Stifle, the daily prompt.
Every time I see you, I catch myself holding my breath. The air stifled with indescribable emotions.
I’m not equipped with the adequate emotional tools to manage how you make me feel. So I stifle them. I stifle myself and try not to show you how uncomfortable you make me; In the best kind of way.
I’m generally not insecure (only in public places, when I speak to strangers, when I’m waiting for anyone, and when I need to order at restaurants…) but around you, I’m just a hopeless mess. A mess blue in the face because no air’s reaching my senses; and red, hot, bubbling desire oozing from my chest.
I take great pleasure in breaking down into swallowable sizing all the feelings you ignite in me. Like dry bush in a bonfire. If only I dared to serve them to you. What emotions? Which feelings?

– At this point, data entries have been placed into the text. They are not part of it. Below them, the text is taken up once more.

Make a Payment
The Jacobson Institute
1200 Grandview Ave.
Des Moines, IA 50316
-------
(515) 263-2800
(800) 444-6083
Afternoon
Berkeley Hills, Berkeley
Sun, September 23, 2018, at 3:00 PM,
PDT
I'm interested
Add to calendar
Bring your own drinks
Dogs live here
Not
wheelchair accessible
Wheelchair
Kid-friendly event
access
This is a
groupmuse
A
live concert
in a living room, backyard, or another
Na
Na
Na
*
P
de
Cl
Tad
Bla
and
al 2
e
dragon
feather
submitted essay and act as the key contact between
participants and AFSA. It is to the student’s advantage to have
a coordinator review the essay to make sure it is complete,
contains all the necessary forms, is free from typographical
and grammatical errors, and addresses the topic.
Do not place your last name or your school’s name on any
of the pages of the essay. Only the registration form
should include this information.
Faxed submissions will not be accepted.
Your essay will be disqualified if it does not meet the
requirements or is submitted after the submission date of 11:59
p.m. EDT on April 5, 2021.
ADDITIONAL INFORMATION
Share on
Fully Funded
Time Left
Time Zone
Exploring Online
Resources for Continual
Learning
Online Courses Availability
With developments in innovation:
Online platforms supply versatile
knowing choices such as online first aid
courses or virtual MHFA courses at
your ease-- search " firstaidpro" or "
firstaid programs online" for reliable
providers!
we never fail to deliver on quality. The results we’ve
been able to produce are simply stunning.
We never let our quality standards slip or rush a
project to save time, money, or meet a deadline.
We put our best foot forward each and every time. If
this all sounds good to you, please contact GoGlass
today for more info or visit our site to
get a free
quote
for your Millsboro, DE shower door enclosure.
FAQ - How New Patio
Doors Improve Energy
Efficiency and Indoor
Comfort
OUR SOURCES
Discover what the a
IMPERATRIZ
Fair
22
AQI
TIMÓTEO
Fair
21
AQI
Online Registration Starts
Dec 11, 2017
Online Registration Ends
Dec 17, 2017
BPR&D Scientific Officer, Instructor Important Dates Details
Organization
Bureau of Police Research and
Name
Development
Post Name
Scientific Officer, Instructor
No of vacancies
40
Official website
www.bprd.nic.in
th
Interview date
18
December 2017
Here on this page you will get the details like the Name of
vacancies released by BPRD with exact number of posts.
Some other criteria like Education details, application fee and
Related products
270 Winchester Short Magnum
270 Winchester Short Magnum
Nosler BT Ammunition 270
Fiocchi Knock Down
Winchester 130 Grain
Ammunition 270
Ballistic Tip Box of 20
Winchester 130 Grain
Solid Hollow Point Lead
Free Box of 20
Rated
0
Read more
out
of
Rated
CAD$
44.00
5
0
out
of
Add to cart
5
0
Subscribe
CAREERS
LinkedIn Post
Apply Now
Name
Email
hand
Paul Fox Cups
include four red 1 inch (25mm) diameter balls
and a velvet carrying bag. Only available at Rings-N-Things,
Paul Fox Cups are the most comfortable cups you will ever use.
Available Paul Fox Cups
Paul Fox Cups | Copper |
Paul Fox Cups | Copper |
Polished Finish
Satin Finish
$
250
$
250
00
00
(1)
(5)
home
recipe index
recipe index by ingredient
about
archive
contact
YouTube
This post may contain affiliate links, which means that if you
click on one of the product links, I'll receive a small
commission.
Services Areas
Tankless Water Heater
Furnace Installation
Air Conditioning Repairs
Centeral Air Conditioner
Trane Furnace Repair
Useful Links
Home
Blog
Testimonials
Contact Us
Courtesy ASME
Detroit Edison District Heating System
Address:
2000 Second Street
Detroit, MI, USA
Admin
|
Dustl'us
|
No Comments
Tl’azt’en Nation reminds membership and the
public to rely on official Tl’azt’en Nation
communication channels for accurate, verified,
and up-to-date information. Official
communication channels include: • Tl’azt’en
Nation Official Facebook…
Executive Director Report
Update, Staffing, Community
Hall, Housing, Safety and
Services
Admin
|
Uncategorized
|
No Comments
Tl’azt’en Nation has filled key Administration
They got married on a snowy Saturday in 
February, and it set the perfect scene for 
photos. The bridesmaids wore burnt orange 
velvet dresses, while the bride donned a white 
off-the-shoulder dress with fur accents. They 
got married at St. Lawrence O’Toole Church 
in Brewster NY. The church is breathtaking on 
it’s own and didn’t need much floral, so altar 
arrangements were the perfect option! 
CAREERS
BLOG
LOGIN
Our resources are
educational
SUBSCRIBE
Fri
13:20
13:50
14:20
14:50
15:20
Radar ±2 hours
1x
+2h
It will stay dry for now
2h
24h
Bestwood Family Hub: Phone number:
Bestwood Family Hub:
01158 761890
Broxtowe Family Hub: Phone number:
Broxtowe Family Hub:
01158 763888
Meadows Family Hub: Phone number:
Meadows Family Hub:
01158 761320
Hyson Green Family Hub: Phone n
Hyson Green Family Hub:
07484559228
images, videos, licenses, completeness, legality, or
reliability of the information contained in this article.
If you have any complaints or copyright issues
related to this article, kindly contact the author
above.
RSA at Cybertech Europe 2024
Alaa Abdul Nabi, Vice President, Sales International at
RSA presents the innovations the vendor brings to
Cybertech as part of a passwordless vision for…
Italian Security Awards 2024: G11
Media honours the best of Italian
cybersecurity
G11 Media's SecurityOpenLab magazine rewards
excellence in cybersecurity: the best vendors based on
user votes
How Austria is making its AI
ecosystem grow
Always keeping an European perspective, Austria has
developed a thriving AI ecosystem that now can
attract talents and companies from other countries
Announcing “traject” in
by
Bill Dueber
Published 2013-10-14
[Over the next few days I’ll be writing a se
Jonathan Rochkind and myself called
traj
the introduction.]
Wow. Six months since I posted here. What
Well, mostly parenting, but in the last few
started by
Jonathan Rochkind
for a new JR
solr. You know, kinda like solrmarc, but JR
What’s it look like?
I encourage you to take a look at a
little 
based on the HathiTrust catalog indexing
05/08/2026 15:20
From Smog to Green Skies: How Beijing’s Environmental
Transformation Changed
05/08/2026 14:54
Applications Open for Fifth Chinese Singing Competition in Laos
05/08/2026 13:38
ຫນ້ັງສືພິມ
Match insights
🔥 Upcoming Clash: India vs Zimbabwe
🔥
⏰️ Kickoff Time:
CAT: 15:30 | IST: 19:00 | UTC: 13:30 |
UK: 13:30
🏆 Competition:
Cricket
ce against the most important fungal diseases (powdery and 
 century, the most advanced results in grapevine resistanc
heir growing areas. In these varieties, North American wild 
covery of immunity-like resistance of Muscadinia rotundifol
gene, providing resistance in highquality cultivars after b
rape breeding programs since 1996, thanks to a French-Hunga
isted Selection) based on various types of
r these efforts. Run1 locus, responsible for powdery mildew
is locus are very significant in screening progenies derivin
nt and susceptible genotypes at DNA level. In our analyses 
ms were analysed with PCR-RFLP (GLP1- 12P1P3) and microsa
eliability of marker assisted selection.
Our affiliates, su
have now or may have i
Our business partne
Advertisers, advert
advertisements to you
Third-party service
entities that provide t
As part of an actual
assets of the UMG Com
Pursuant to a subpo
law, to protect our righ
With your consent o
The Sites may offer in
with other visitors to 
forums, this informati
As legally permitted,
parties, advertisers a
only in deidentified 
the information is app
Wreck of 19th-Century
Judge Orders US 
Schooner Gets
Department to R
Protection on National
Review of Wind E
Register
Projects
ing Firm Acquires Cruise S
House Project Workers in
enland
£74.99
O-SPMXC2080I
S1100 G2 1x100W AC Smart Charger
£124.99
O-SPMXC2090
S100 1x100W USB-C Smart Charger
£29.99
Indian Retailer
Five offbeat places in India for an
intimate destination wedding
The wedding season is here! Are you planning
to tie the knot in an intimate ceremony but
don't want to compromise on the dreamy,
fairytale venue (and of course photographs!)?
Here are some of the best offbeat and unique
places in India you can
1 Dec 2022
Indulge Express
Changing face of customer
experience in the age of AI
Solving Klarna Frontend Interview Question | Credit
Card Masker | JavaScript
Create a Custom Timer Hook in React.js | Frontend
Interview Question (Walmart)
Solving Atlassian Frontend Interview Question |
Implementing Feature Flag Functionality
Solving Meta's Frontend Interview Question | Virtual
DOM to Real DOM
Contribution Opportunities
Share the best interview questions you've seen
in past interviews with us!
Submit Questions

I’ve reached a point where I do not label them -I know it’s useless, I’m never accurate enough or diligent enough with my descriptions to represent them in absolute light. I’m like the Shadows in Plato’s cave.
But then… Then I observe you, from 30’000 feet away. With a magical telescope. And I can see your cells trembling. You tremble with nerves; I can hear it in your deep voice, and in the vibrating redness of your cheeks… And suddenly, just like that, you became human.